[[ DATASET EXCERPTS open ]]

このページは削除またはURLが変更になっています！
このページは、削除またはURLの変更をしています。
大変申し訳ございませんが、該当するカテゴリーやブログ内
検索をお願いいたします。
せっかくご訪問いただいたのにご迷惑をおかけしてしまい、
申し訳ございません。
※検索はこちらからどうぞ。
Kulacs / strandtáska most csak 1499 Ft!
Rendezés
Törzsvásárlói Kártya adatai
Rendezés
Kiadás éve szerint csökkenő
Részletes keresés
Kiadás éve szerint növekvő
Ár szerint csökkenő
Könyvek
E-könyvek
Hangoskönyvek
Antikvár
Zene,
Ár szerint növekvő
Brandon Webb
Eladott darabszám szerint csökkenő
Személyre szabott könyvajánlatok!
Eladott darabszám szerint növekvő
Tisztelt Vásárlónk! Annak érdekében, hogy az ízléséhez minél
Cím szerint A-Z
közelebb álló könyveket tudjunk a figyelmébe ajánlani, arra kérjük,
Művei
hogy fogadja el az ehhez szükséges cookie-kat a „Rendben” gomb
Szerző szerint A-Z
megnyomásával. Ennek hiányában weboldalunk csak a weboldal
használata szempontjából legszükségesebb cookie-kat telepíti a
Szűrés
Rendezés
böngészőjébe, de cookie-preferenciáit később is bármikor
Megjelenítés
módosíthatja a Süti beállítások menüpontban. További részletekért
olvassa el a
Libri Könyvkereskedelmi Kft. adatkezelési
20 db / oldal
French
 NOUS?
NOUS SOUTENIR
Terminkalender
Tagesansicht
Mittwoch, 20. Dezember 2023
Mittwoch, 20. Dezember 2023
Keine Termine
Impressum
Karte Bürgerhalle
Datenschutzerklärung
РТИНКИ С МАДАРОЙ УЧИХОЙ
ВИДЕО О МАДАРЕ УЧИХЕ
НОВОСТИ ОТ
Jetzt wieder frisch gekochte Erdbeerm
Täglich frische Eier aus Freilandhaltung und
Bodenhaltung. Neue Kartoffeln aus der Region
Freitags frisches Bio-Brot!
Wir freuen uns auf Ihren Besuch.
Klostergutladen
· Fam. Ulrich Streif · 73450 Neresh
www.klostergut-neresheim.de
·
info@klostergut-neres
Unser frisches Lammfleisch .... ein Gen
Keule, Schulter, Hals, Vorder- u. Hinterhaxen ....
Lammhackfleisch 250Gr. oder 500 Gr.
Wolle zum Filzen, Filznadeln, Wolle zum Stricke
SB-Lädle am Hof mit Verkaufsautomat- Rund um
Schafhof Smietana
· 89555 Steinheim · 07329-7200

[[ DATASET EXCERPTS closed ]]

## YOUR INSTRUCTIONS
Taking the entries above, write out exactly each line from the one holding "olvassa el a" to the one holding "Unser frisches Lammfleisch .... ein Gen", both included, and stop there.

## TASK RESULT
olvassa el a
Libri Könyvkereskedelmi Kft. adatkezelési
20 db / oldal
French
 NOUS?
NOUS SOUTENIR
Terminkalender
Tagesansicht
Mittwoch, 20. Dezember 2023
Mittwoch, 20. Dezember 2023
Keine Termine
Impressum
Karte Bürgerhalle
Datenschutzerklärung
РТИНКИ С МАДАРОЙ УЧИХОЙ
ВИДЕО О МАДАРЕ УЧИХЕ
НОВОСТИ ОТ
Jetzt wieder frisch gekochte Erdbeerm
Täglich frische Eier aus Freilandhaltung und
Bodenhaltung. Neue Kartoffeln aus der Region
Freitags frisches Bio-Brot!
Wir freuen uns auf Ihren Besuch.
Klostergutladen
· Fam. Ulrich Streif · 73450 Neresh
www.klostergut-neresheim.de
·
info@klostergut-neres
Unser frisches Lammfleisch .... ein Gen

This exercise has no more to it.